В общем, пока он изводил себя сомнениями и тревогами, время между тем шло. Беременность протекала нормально. Гоша за каждый день, что приближал финал беременности, не уставал благодарить кого надо. И за то, что его подозрения и страхи не оправдывались — тоже. Алиса пошла в школу и как-то резко повзрослела — если, конечно, такое можно сказать о семилетней девчушке. По крайней мере, почти перестала прибегать к ним в постель, самостоятельно делала уроки, отказываясь от помощи со словами: «Я сама! Я большая!». Только зайцы по-прежнему полным составом сидели в изголовье ее кровати.
А вечерами Алиса неизменно гладила мамин животик. В один из вечеров в детскую ладошку толкнулся непонятно какой частью другой ребенок. Визгу-то было, визгу. С того момента общение сестренки и, как выяснилось, брата, происходило на регулярной основе. Алиса даже шептала ему что-то — но оказывалась отвечать, что именно. Девочка и правда повзрослела. Ира с Гошей предполагали, что Алиса приучает брата к его имени. Алиса категорически настаивала, чтобы братика назвали Олаф. Ира с Гошей пока не спорили.
«Да хоть бы и Олаф», — думал Георгий вечерами. Лишь все прошло хорошо. Еще три месяца потерпеть. Вот уже два с половиной. Два… Главное, не чокнуться. Даже если сейчас что-то случится — ребенок выживет. Идиотские мысли. Не надо, пожалуйста. Не надо. Всего полтора месяца осталось. Пусть они пройдут спокойно. Пожалуйста.
Пожалуйста.
Спустя полтора месяца на свет появился Сергей Георгиевич Жидких. Он же Олаф, он же Бублик.
***
Забирать Иришку с малышом они поехали вдвоем с Алисой. Люся с Гришей отнеслись с пониманием к этой просьбе — не устраивать из данного события громкий и шумный цирк, к тому же у них своих хлопот было выше крыше, Гришка теперь многодетный отец и счастливый обладатель дочери. Бабушка с дедушкой тоже терпеливо согласились ожидать их дома.

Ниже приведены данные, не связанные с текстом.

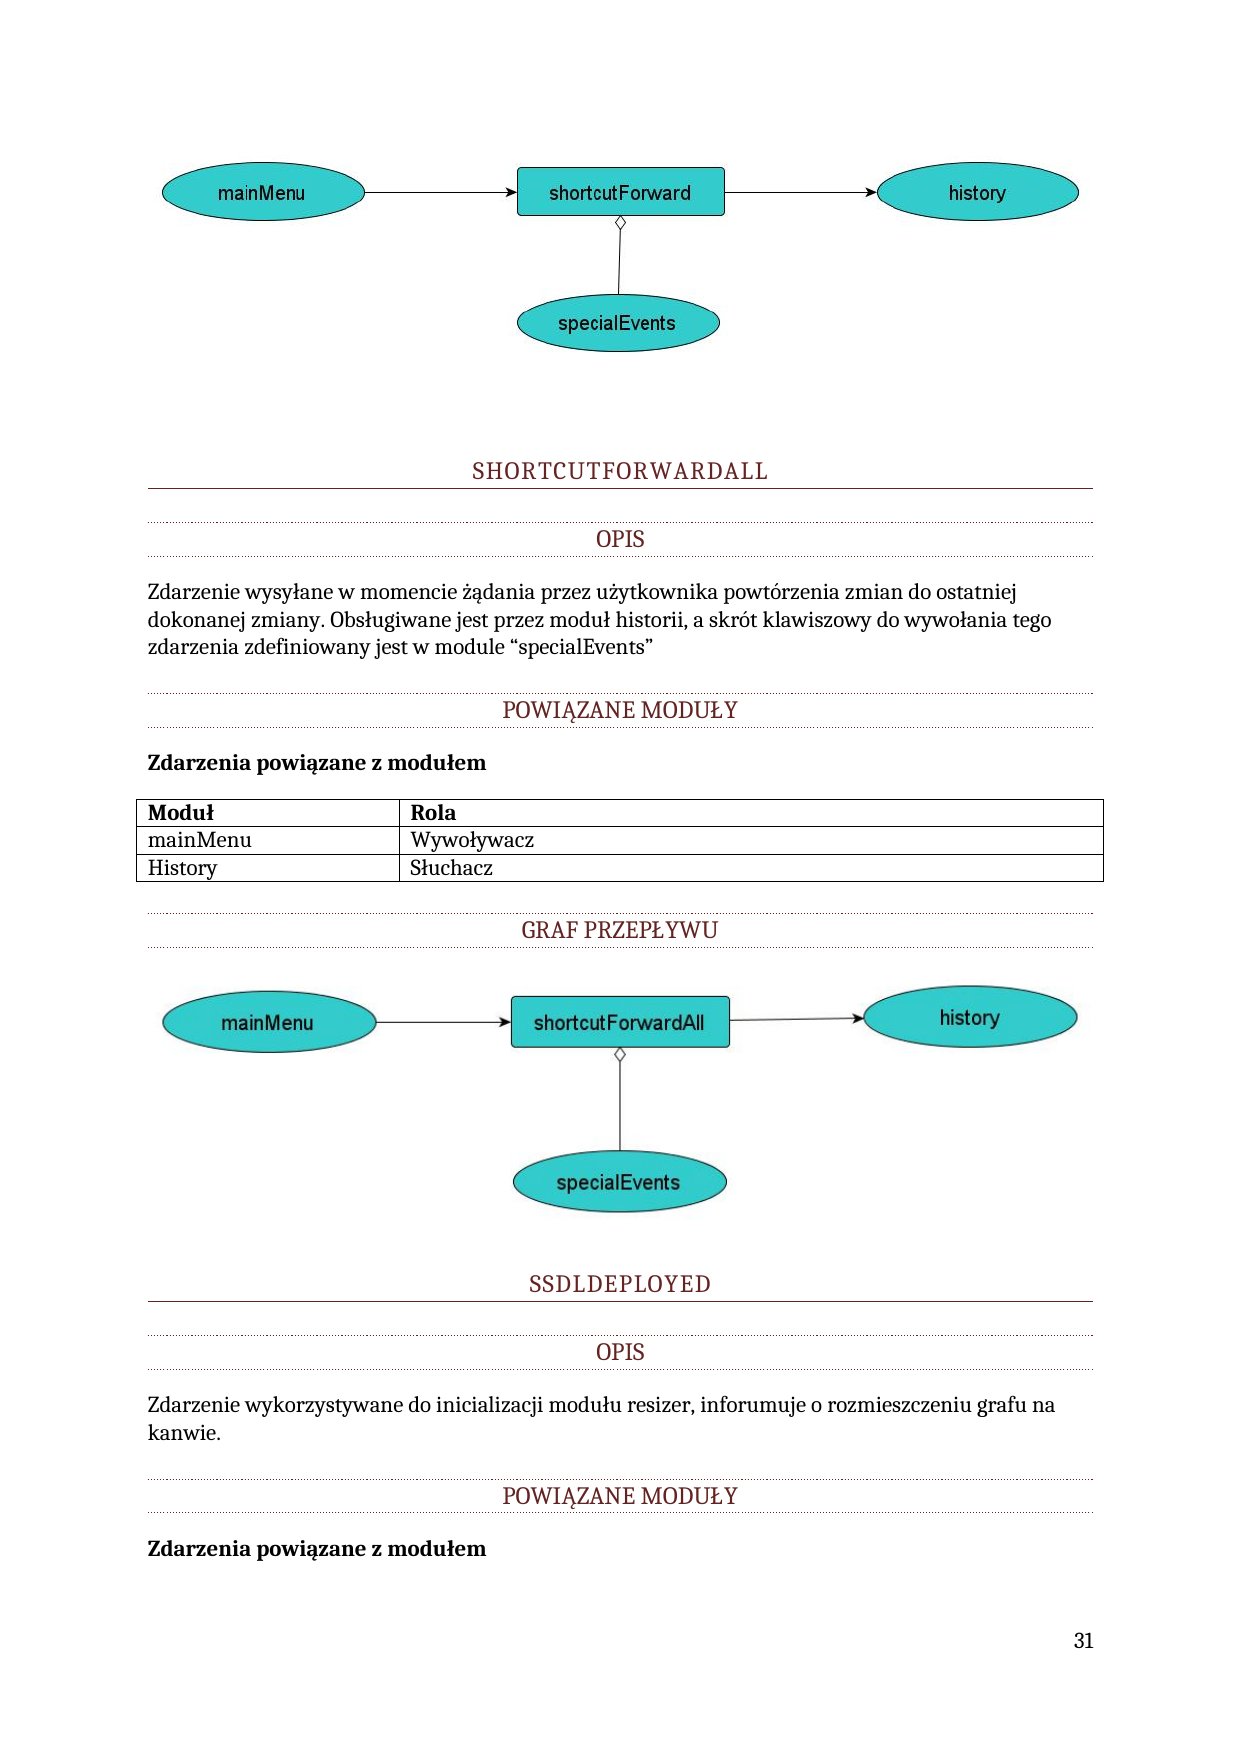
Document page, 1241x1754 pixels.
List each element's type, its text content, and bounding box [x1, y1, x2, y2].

И вот они с Алисой едут вдвоем в роддом. Дочь несвойственно ей молчалива и преисполнена важности предстоящего события. Гоша в очередной раз читает себе нотацию. И делает выговор — себе же. За то, что не нашел за неделю времени приехать и посмотреть на малыша. Но не во времени же дело, на самом деле. Гоша исправно привозил в больницу все, что необходимо — еду, воду, средства гигиены, другие вещи. Но оставлял это все внизу и ни разу не поднялся на третий этаж, где лежали Иришка с малышом. Теперь Гоша боялся представить, что думала и чувствовала Ира по этому поводу. Хотя их общение было таким же, как и всегда. Только по телефону.

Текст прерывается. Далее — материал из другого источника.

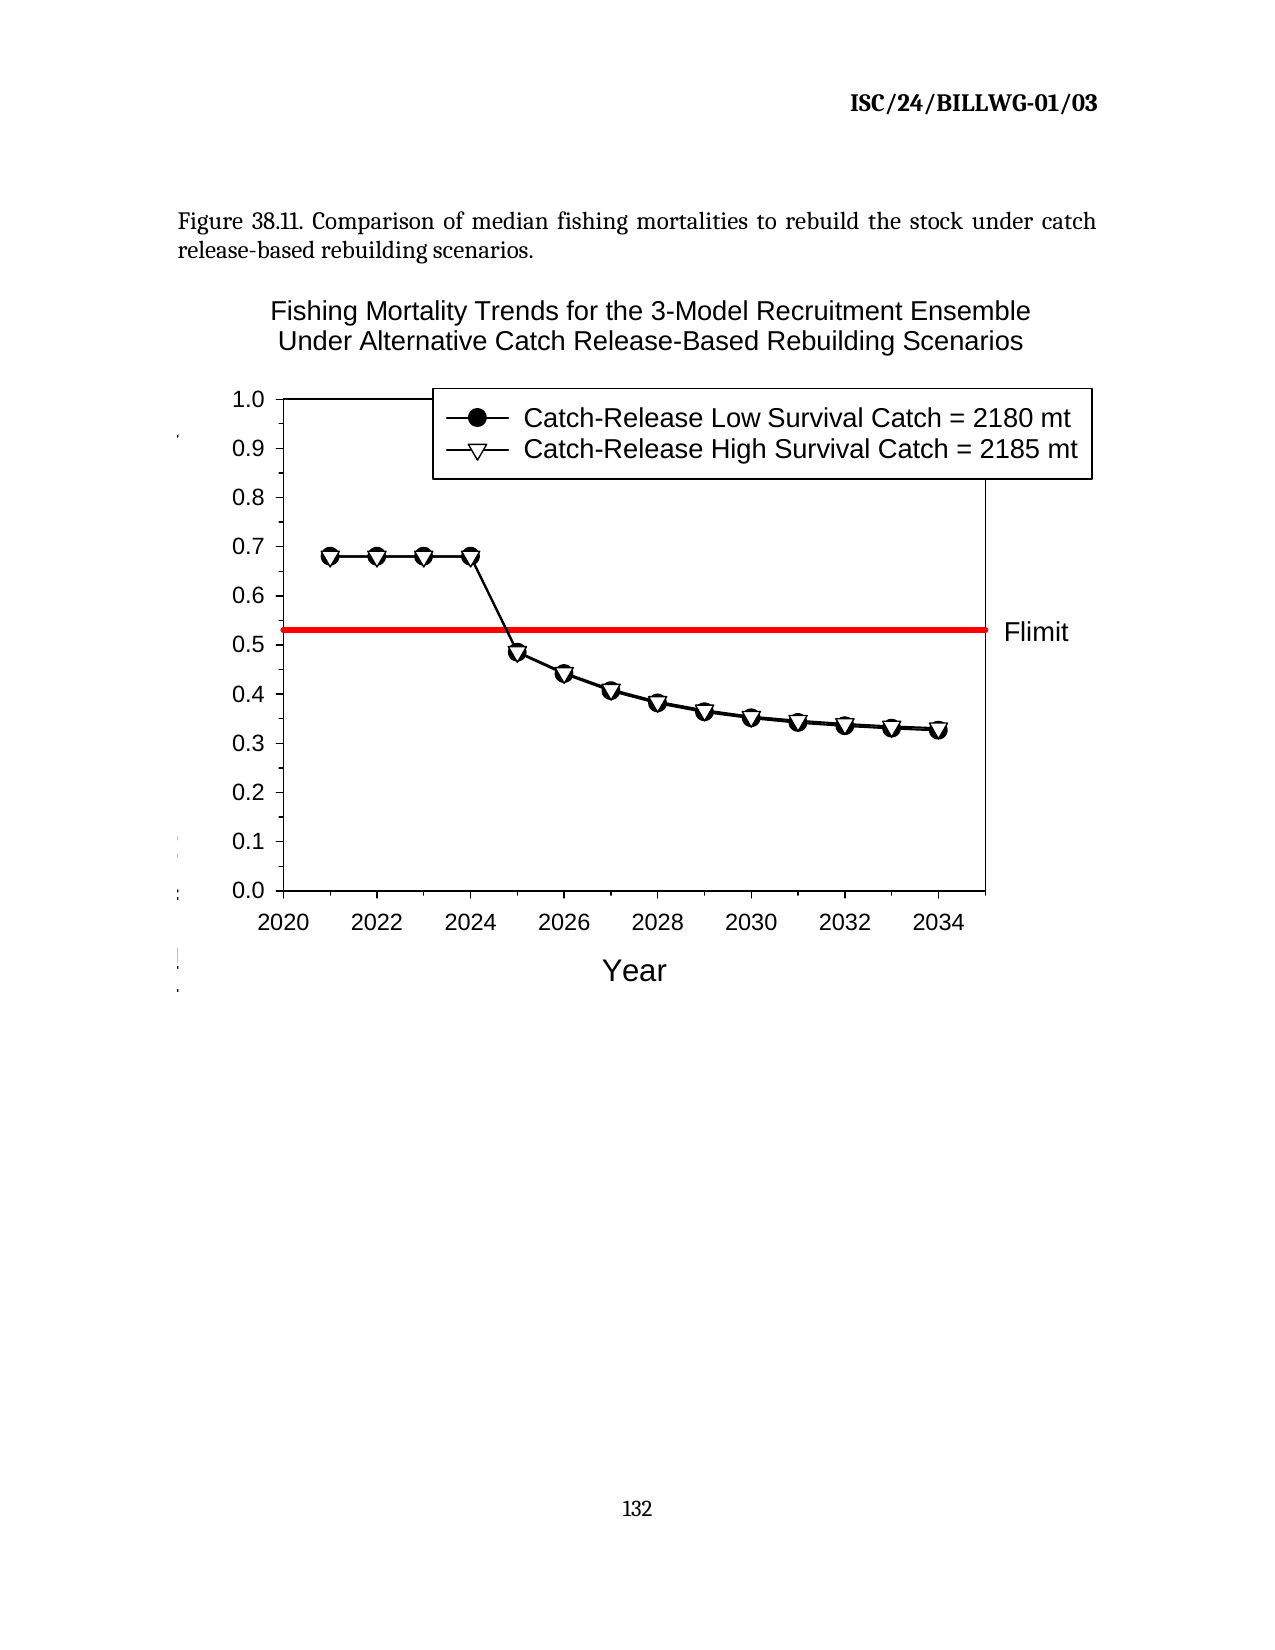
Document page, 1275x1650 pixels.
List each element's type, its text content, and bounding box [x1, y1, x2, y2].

text Figure 38.11. Comparison of median fishing mortalities to rebuild the stock under catch release-based rebuilding scenarios. [177, 207, 1098, 264]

А он боялся, жутко боялся того, что если увидит своего сына вот сейчас — что-то произойдет. Что-то такое, что обделит Алису.
Он ненормальный, чокнутый, все, что угодно — но они должны встретится все вместе, все вчетвером. Ему нужно увидеть, как Ира теперь посмотрит на Алису. Как Алису посмотрит на брата. И тогда… тогда его сердце успокоится. Георгий на это из всех сил надеялся.
Он припарковал машину, заглушил двигатель и обернулся к дочери.
— Ну, ты готова?
Девочка серьезно кивнула.
— Папа, а мне можно будет взять его на ручки? Я не уроню!
Гоша не нашелся, что сказать — лишь пробормотал что-то. И открыл дверь машины.
***
Дверь комнаты ожидания открылась, и показались две фигуры: Ира и медсестра с перевязанным голубой лентой кульком на руках. Гоша почувствовал, как замерло сердце. Сейчас… сейчас что-то случится… решится… произойдет.
— Мамочка! — Алиса сорвалась с места.